We calculated the potential energy curves for the lower excited states in the dicarbonate and identified the states across bond lengths by analyzing their symmetries and rotations. The NES-VMC vertical excitation energies matched those obtained using the high-resolution pseudo-random thermal bath configuration (SHCI) method with chemical accuracy for all bond lengths, while the adiabatic excitations were within 4 meV of experimental values on average—a fourfold improvement over SHCI.

In the case of ethylene, NES-VMC correctly described the conical intersection of the twisted molecule and was in excellent agreement with high-resolution multiple-reference configuration reaction (MR-CI) results. We also considered five challenging systems with low-altitude double excitations, including multiple benzene-sized molecules.

In all systems where there was good agreement between methods on vertical excitation energies, the Psiformer was within chemical accuracy across cases, including butadiene, where the ordering of particular states had been in dispute for many decades.
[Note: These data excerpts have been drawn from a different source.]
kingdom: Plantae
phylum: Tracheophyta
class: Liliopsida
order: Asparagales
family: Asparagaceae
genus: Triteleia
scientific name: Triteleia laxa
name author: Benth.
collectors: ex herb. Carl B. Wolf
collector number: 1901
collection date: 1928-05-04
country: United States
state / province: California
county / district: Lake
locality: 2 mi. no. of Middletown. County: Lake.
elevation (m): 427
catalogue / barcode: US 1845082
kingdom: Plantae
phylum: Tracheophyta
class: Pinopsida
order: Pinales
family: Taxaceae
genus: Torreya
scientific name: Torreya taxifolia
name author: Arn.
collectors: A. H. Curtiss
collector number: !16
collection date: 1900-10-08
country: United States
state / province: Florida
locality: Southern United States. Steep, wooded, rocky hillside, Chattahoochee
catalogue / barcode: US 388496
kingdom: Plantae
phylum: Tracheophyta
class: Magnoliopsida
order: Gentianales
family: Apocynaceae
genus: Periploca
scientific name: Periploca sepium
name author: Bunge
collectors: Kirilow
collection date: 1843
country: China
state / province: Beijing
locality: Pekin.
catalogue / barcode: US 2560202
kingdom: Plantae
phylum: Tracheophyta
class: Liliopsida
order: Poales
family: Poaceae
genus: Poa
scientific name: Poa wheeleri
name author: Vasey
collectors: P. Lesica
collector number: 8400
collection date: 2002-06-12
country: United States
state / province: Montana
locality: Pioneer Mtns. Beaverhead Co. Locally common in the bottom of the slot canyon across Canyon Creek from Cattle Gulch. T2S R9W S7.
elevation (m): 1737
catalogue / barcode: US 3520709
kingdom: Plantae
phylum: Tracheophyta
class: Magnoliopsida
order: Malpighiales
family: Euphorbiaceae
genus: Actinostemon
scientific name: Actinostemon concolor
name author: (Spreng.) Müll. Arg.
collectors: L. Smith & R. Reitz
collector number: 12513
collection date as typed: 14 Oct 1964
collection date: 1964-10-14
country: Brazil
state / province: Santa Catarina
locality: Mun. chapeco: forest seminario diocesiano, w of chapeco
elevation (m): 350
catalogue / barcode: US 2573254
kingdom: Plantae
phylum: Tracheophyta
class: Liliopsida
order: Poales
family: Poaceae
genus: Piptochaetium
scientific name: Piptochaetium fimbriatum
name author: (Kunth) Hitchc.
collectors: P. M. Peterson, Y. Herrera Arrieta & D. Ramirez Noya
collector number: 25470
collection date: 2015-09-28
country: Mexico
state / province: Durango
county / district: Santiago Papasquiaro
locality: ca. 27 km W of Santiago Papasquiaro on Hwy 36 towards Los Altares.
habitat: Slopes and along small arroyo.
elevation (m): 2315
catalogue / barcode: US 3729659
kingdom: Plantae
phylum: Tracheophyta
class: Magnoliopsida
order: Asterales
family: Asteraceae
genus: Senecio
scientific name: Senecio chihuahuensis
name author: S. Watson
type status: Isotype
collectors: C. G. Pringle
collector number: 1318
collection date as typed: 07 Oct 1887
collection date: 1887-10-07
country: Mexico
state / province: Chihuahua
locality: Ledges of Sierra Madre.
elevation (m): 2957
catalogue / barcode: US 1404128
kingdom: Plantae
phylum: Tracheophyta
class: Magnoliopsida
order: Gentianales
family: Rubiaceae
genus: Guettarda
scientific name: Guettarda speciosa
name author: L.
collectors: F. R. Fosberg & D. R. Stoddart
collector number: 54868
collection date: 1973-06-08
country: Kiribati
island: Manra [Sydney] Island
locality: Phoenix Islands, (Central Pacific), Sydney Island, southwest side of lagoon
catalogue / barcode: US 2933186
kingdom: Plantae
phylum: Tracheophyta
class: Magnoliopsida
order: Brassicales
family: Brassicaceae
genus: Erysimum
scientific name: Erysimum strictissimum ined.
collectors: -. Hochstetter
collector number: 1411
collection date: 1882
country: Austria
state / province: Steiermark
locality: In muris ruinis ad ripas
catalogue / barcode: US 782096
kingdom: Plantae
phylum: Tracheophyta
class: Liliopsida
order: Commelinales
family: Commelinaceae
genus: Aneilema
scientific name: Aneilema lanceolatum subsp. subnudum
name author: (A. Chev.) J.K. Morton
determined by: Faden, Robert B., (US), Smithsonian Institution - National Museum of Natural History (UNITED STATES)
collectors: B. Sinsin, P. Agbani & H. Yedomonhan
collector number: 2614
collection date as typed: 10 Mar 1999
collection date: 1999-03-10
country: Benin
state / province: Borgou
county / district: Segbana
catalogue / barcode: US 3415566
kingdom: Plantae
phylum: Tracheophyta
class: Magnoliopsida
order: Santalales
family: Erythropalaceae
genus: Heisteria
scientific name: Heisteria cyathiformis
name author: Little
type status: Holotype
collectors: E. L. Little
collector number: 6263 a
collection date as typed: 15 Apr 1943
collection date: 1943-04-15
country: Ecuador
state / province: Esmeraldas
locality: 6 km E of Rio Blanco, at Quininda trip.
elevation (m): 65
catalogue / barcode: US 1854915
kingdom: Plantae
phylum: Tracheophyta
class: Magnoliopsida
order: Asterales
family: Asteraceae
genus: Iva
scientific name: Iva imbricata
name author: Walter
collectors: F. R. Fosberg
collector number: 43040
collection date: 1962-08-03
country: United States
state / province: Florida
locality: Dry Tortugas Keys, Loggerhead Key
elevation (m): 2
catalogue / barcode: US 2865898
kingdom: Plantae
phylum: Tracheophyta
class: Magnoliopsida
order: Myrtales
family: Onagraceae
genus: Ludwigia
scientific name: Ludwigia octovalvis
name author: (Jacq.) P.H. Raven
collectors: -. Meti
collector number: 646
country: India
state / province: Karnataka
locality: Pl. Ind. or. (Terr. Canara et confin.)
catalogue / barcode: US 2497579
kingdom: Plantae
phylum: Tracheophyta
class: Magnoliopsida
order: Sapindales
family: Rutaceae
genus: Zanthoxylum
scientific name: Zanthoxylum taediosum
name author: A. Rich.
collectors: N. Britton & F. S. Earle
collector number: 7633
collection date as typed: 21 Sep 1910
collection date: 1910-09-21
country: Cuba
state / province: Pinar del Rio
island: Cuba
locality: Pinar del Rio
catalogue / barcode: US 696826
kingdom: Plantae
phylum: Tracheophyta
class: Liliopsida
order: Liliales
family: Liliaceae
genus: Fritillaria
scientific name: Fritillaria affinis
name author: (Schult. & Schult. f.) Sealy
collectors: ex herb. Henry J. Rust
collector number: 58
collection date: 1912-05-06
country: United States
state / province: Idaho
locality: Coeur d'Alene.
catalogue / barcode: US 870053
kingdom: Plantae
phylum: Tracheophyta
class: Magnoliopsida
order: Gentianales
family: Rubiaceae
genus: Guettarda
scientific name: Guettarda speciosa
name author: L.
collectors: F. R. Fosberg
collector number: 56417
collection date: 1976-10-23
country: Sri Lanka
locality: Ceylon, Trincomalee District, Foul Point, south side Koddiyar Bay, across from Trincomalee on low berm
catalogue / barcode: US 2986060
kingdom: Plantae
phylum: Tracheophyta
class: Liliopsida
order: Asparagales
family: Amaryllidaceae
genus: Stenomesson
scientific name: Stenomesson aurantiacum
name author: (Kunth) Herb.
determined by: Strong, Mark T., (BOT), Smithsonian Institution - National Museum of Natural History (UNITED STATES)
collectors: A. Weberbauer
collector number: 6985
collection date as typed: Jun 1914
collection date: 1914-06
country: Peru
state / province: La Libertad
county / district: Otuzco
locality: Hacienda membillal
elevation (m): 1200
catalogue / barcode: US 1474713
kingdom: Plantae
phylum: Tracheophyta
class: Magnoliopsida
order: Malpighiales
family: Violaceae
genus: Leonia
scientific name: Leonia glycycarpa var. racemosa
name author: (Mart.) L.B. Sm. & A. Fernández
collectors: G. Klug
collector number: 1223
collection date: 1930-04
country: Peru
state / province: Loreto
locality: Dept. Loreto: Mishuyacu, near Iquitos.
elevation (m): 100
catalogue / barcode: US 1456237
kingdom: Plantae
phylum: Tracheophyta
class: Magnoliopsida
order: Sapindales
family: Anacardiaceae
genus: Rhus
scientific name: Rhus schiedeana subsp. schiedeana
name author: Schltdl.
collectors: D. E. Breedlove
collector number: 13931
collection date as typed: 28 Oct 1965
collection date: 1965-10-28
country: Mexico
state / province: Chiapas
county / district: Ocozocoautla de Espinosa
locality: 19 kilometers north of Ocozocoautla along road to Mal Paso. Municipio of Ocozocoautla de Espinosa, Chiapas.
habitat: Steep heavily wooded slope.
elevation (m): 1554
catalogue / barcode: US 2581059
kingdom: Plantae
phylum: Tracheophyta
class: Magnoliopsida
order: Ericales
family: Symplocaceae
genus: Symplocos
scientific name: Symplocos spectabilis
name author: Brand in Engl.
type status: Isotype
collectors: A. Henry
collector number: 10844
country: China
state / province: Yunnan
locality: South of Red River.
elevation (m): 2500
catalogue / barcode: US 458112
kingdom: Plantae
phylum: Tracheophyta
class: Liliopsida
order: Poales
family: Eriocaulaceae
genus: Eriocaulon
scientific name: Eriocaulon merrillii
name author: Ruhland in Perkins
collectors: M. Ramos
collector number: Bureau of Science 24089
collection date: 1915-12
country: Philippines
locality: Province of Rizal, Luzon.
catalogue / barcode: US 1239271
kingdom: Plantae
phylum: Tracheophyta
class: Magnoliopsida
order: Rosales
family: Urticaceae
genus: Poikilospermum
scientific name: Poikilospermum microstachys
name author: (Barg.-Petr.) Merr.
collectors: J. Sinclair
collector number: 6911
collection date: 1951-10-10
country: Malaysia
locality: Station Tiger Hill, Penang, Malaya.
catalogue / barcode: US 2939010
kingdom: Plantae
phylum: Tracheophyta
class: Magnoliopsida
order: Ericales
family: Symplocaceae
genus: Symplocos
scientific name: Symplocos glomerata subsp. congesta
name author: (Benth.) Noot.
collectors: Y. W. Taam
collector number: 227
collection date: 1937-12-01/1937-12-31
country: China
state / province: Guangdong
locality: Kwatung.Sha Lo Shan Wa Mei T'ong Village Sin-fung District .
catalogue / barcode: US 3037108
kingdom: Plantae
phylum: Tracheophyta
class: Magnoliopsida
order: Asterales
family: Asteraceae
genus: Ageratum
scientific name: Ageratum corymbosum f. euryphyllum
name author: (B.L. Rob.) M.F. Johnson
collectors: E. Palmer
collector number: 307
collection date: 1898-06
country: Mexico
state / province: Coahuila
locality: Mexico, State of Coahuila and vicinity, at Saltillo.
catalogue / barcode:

In tetrazine and cyclopentadienone, where modern calculations made only a few years ago were known to be inaccurate, the NES-VMC results closely matched modern sophisticated diffusion Monte Carlo calculations and complete active space third-order perturbation theory (CASPT3).

Finally, we consider the benzene molecule, where the combination of NES-VMC and the Psiformer method was in better agreement with the best theoretical estimates than other methods, including neural network analysis methods using penalty methods. This validates our approach mathematically and shows that neural networks can accurately represent excited states of molecules at the current limit of computational methods.

### conclusion

NES-VMC is a parameter-free and mathematically sound variational principle for excited states. Its combination with neural network solutions allows for remarkable accuracy across a wide range of benchmark problems. The development of a precise VMC approach for excited states of quantum systems opens up many possibilities and greatly expands the range of applications of neural network wave functions.

Although we have only considered electronic excitations of molecular systems and neural network solutions, NES-VMC is applicable to any quantum Hamiltonian and any solution, enabling rigorous computational studies that could improve our understanding of vibrational couplings, optical band gaps, nuclear physics, and other challenging problems.